A troubling aspect of the audit is the revelation that Sh66 million in loan repayments remains unallocated due to unidentified borrowers.
This issue, which persists despite being flagged in previous audits, suggests laxity in account reconciliation and tracking.
“Management did not explain why reconciliations were not done to update and allocate borrowers’ accounts. This could lead to a misstatement of receivables,” Gathungu observed.
The audit also revisits the controversial payment of Sh180 million to a private company for an ICT contract.
This payment, flagged as irregular, was tied to senior YEDF officials implicated in corruption.
Despite investigations and convictions related to the misuse of these funds, no provision has been made to recover the amount.
Gathungu expressed skepticism about the recoverability of the Sh180 million, noting that the fund failed to make necessary provisions for bad debts in this instance.

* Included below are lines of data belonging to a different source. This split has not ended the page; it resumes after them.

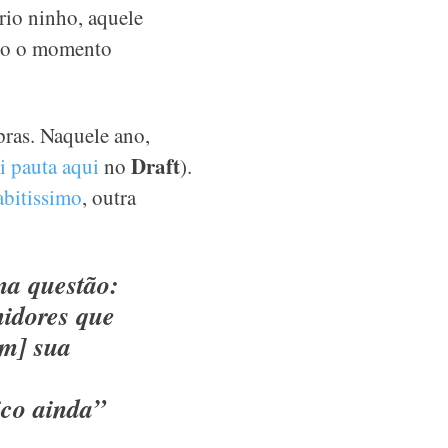
rio ninho, aquele
ndo o momento
pras. Naquele ano,
Draft
i pauta aqui
no
).
abitissimo
, outra
ma questão:
midores que
im] sua
ico ainda”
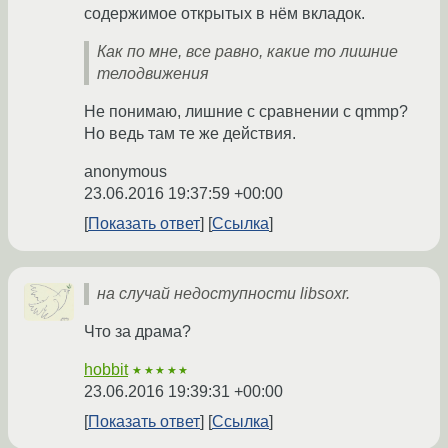
содержимое открытых в нём вкладок.
Как по мне, все равно, какие то лишние
телодвижения
Не понимаю, лишние с сравнении с qmmp?
Но ведь там те же действия.
anonymous
23.06.2016 19:37:59 +00:00
Показать ответ
Ссылка
на случай недоступности libsoxr.
Что за драма?
hobbit
★★★★★
23.06.2016 19:39:31 +00:00
Показать ответ
Ссылка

The revelations raise critical questions about the fund’s operations and its ability to fulfill its mandate.
Established to provide financial support to young entrepreneurs, the YEDF’s struggles with loan recovery and internal accountability threaten its credibility and sustainability.
The Auditor-General’s findings highlight systemic issues, including poor loan portfolio management, weak internal controls, and insufficient provisions for bad debts.
These shortcomings not only undermine the fund’s objectives but also point to the potential mismanagement of public resources.